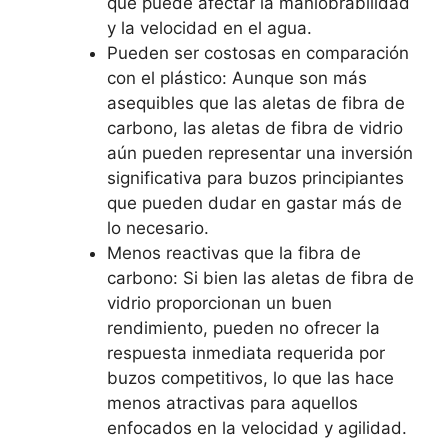
que puede afectar la maniobrabilidad
y la velocidad en el agua.
Pueden ser costosas en comparación
con el plástico: Aunque son más
asequibles que las aletas de fibra de
carbono, las aletas de fibra de vidrio
aún pueden representar una inversión
significativa para buzos principiantes
que pueden dudar en gastar más de
lo necesario.
Menos reactivas que la fibra de
carbono: Si bien las aletas de fibra de
vidrio proporcionan un buen
rendimiento, pueden no ofrecer la
respuesta inmediata requerida por
buzos competitivos, lo que las hace
menos atractivas para aquellos
enfocados en la velocidad y agilidad.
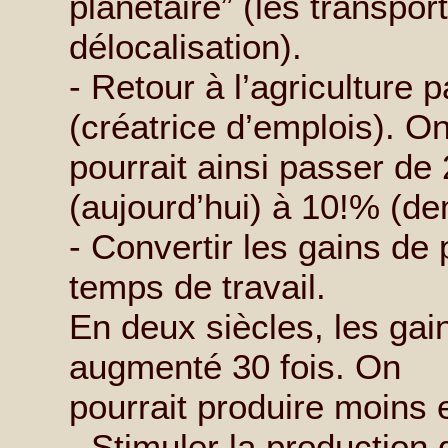
planétaire” (les transport
délocalisation).
- Retour à l’agriculture 
(créatrice d’emplois). O
pourrait ainsi passer d
(aujourd’hui) à 10!% (de
- Convertir les gains de 
temps de travail.
En deux siècles, les gai
augmenté 30 fois. On
pourrait produire moins e
- Stimuler la production 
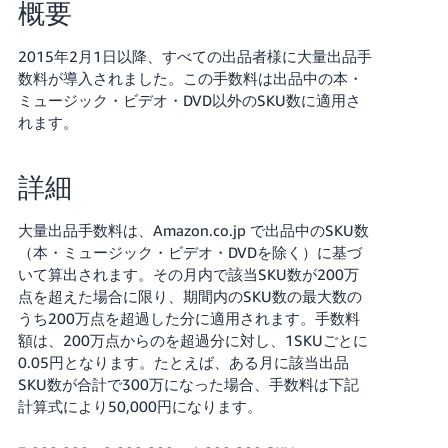
概要
Français
2015年2月1日以降、すべての出品者様に大量出品手
- FR
数料が導入されました。この手数料は出品中の本・
ミュージック・ビデオ・DVD以外のSKU数に適用さ
Italiano
れます。
- IT
한
詳細
日
국
本
語
어
大量出品手数料は、Amazon.co.jp で出品中のSKU数
-
（本・ミュージック・ビデオ・DVDを除く）に基づ
いて算出されます。その月内で該当SKU数が200万
KR
ロ
点を超えた場合に限り、期間内のSKU数の最大数の
グ
イ
うち200万点を超過した分に適用されます。手数料
日
ン
額は、200万点からのを超過分に対し、1SKUごとに
本
0.05円となります。たとえば、ある月に該当出品
語
SKU数が合計で300万になった場合、手数料は下記
-
計算式により50,000円になります。
さ
JP
っ
そ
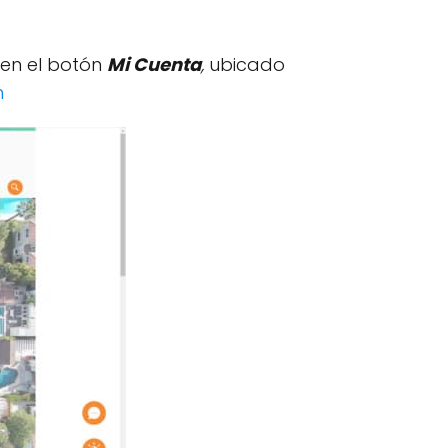
 en el botón
Mi Cuenta
,
ubicado
m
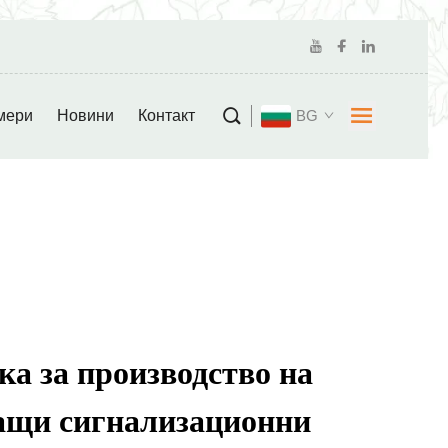
мери
Новини
Контакт
BG
а за производство на
ащи сигнализационни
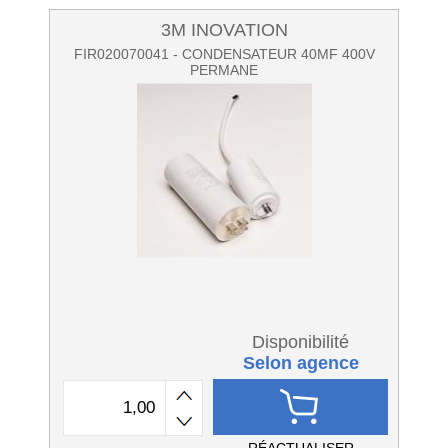
3M INOVATION
FIR020070041 - CONDENSATEUR 40MF 400V
PERMANE
Disponibilité
Selon agence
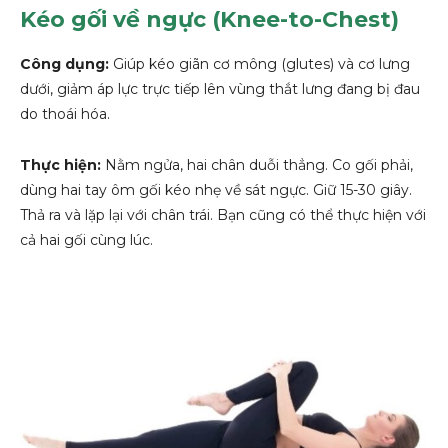
Kéo gối về ngực (Knee-to-Chest)
Công dụng:
Giúp kéo giãn cơ mông (glutes) và cơ lưng
dưới, giảm áp lực trực tiếp lên vùng thắt lưng đang bị đau
do thoái hóa.
Thực hiện:
Nằm ngửa, hai chân duỗi thẳng. Co gối phải,
dùng hai tay ôm gối kéo nhẹ về sát ngực. Giữ 15-30 giây.
Thả ra và lặp lại với chân trái. Bạn cũng có thể thực hiện với
cả hai gối cùng lúc.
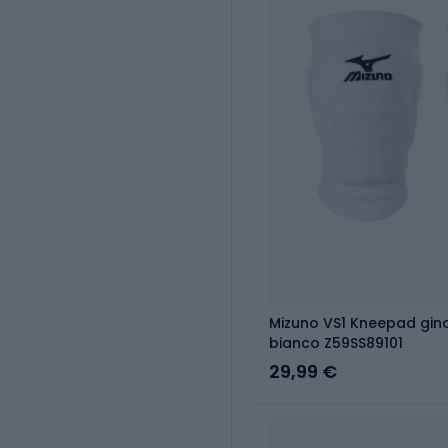
Mizuno VS1 Kneepad gino
bianco Z59SS89101
29,99 €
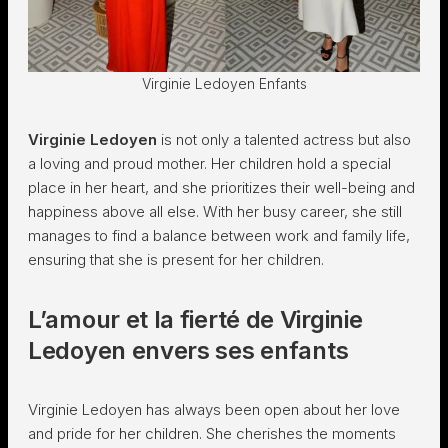
Virginie Ledoyen Enfants
Virginie Ledoyen
is not only a talented actress but also
a loving and proud mother. Her children hold a special
place in her heart, and she prioritizes their well-being and
happiness above all else. With her busy career, she still
manages to find a balance between work and family life,
ensuring that she is present for her children.
L’amour et la fierté de Virginie
Ledoyen envers ses enfants
Virginie Ledoyen has always been open about her love
and pride for her children. She cherishes the moments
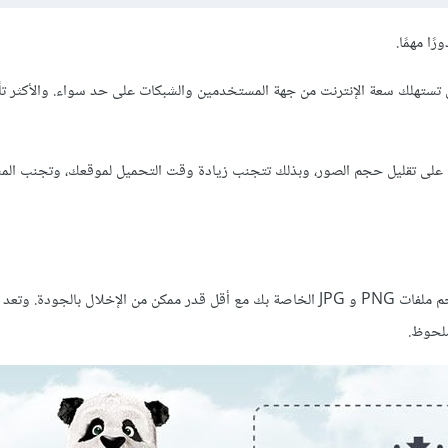
ا مهمًا.
تستهلك سعة الإنترنت من جهة المستخدمين والشبكات على حد سواء. والأكثر تأث
ك الاستعانة بها على تقليل حجم الصور، وبذلك تتجنب زيادة وقت التحميل لموقعك، وتجنب 
هو موقع لضغط الصور وتقليل حجمها، يساعدك على تقليل حجم ملفات PNG و JPG الخاصة بك مع أقل قدر ممكن من الإخلال ب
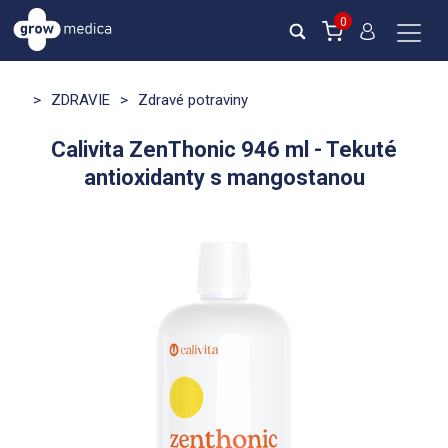
0
>
ZDRAVIE
>
Zdravé potraviny
Calivita ZenThonic 946 ml - Tekuté
antioxidanty s mangostanou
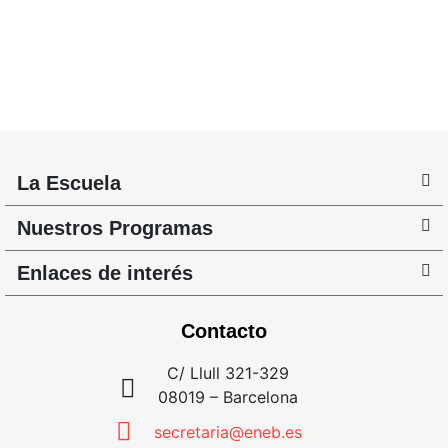
La Escuela
Nuestros Programas
Enlaces de interés
Contacto
C/ Llull 321-329
08019 – Barcelona
secretaria@eneb.es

* * * * *

__Task objective__
Rewrite the lines of the records from the line with "3M INOVATION" to the line with "and pride for", replacing "children" with "kids" and keeping everything else the same. Leave the pictures out of your answer.

__Answer to this problem__
3M INOVATION
FIR020070041 - CONDENSATEUR 40MF 400V
PERMANE
Disponibilité
Selon agence
Kéo gối về ngực (Knee-to-Chest)
Công dụng:
Giúp kéo giãn cơ mông (glutes) và cơ lưng
dưới, giảm áp lực trực tiếp lên vùng thắt lưng đang bị đau
do thoái hóa.
Thực hiện:
Nằm ngửa, hai chân duỗi thẳng. Co gối phải,
dùng hai tay ôm gối kéo nhẹ về sát ngực. Giữ 15-30 giây.
Thả ra và lặp lại với chân trái. Bạn cũng có thể thực hiện với
cả hai gối cùng lúc.
Mizuno VS1 Kneepad gino
bianco Z59SS89101
29,99 €
Virginie Ledoyen Enfants
Virginie Ledoyen
is not only a talented actress but also
a loving and proud mother. Her kids hold a special
place in her heart, and she prioritizes their well-being and
happiness above all else. With her busy career, she still
manages to find a balance between work and family life,
ensuring that she is present for her kids.
L’amour et la fierté de Virginie
Ledoyen envers ses enfants
Virginie Ledoyen has always been open about her love
and pride for her kids. She cherishes the moments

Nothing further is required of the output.